Table of Contents
ISRN Molecular Biology
Volume 2014, Article ID 190976, 5 pages
Review Article

Recent Trends in Detection of Huntingtin and Preclinical Models of Huntington’s Disease

Department of Pharmaceutical Sciences, Butler University, 4600 Sunset Avenue, Indianapolis, IN 46208, USA

Received 11 February 2014; Accepted 20 March 2014; Published 14 May 2014

Academic Editors: M. Harata and T. Straub

Copyright © 2014 Neelima Mantha et al. This is an open access article distributed under the Creative Commons Attribution License, which permits unrestricted use, distribution, and reproduction in any medium, provided the original work is properly cited.
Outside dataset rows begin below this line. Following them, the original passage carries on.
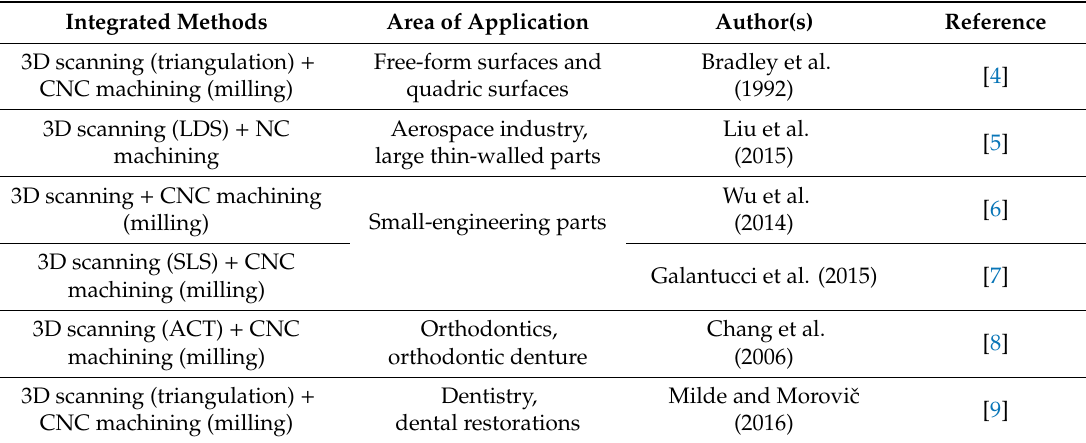
Table 1. Integrated machining systems and their fields of application. Integrated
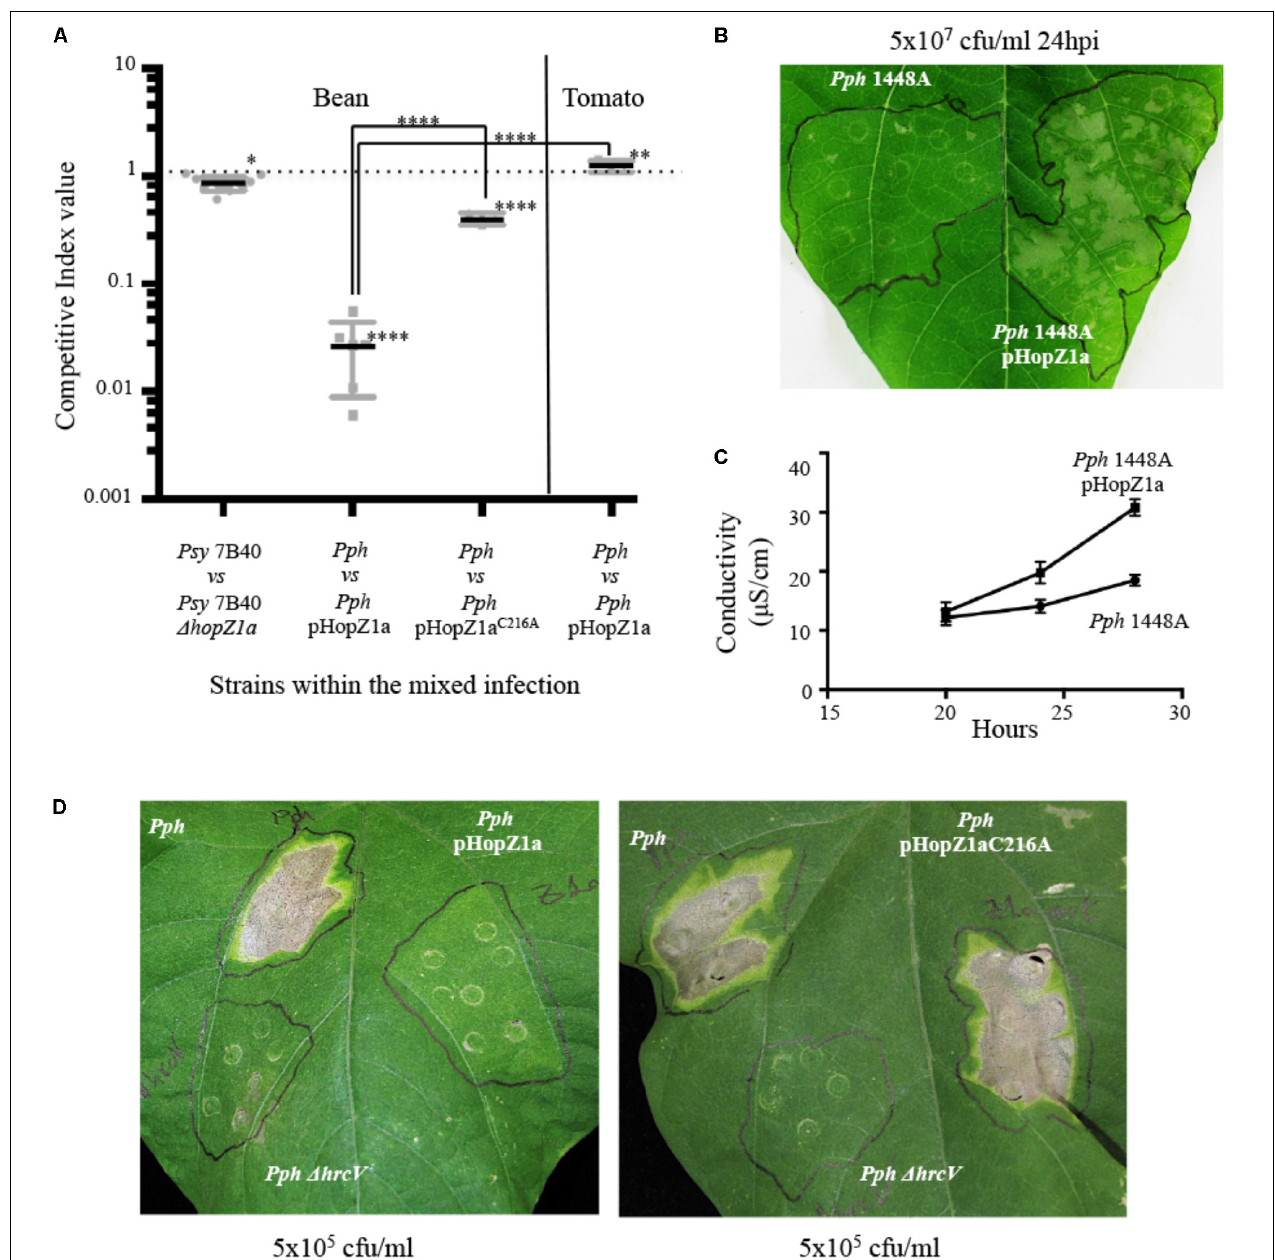
FIGURE 1 | HopZ1a triggers immunity in bean. (A) Competitive indices (CIs) measuring proliferation in leaves of Psy 7B40 or Pph 1448A, either carrying a (cid:49) hopZ1a mutation, pHopZa1 (pAME30) or pHopZ1a C216A (pAME27) related to proliferation of Psy 7B40 or Pph 1448A, as corresponds, in bean or, as indicated. CIs are calculated as the output ratio between the strain lacking or expressing the effector and the corresponding wild type strain, divided by their input ratio. Each CI mean represents at least three independent experiments with three biological replicates each. Individual values are shown for each CI. Error bars represent the standard error. Mean values marked with asterisk(s) were found significantly different from 1.00 or from each other as established by Student’s t -test ( ∗ P < 0.05; ∗∗ P < 0.01; ∗∗∗∗ P < 0.001). (B) Hypersensitive response to hand-infiltration of bean leaves with bacterial suspensions containing 5 × 10 7 cfu/ml of Pph 1448A-carrying or not pHopZ1a (pAME30). Photographs were taken 24 h post-inoculation. Image is representative of at least three inoculated leaves per strain and experiment. The experiment was repeated at least twice with similar results. (C) Conductivity assays on bean leaves carried out at different time points post-inoculation with 5 × 10 7 cfu/ml of Pph 1448A-carrying or not pHopZ1a (pAME30). The graph shows results from two independent experiments with three inoculated leaves per strain and experiment. (D) Disease symptoms to hand-infiltration of bean leaves with bacterial suspensions containing 5 × 10 5 cfu/ml of Pph 1448A-carrying pHopZ1a (pAME30) or pHopZ1a C216A (pAME27), or a (cid:49) hrcV mutation. Photographs were taken 7 days post-inoculation. Images are representative of at least three inoculated leaves per strain and experiment. The experiment was repeated at least twice with similar results.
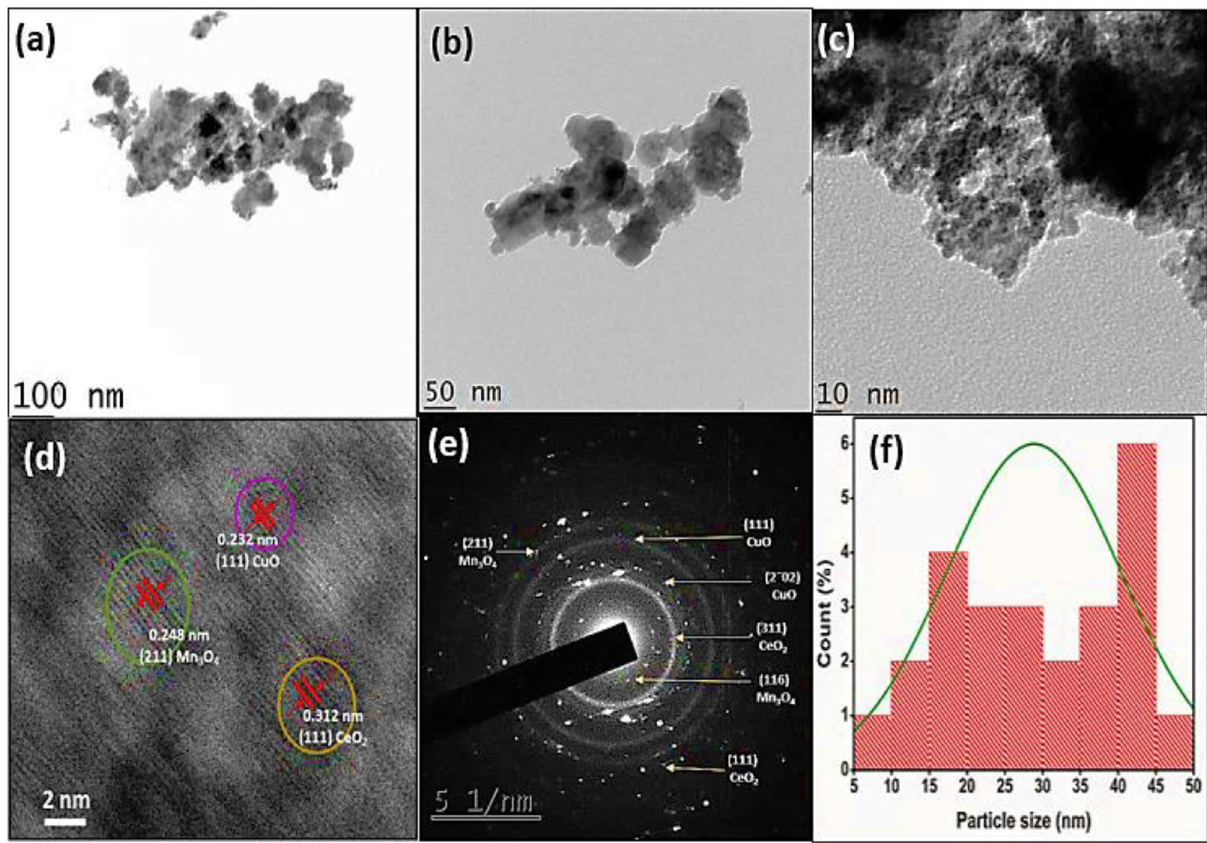
Figure 4. ( a – c ) TEM images of CMCu heterostructure at ( a ) 100 nm, ( b ) 50 nm, ( c )10 nm, ( d ) HRTEM image of CMCu heterostructure at 2 nm, ( e ) SAED pattern of CMCu heterostructure, and ( f ) histogram of CMCu heterostructure for average particle size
Huntington’s disease is a genetically inherited neurodegenerative disease that is characterized by neuronal cell death in the brain. Molecular biology techniques to detect and quantify huntingtin protein in biological samples involve fluorescence imaging, western blotting, and PCR. Modified cell lines are widely used as models for Huntington’s disease for preclinical screening of drugs to study their ability to suppress the expression of huntingtin. Although worm and fly species have been experimented on as models for Huntington’s disease, the most successful animal models have been reported to be primates. This review critically analyses the molecular biology techniques for detection and quantitation of huntingtin and evaluates the various animal species for use as models for Huntington’s disease.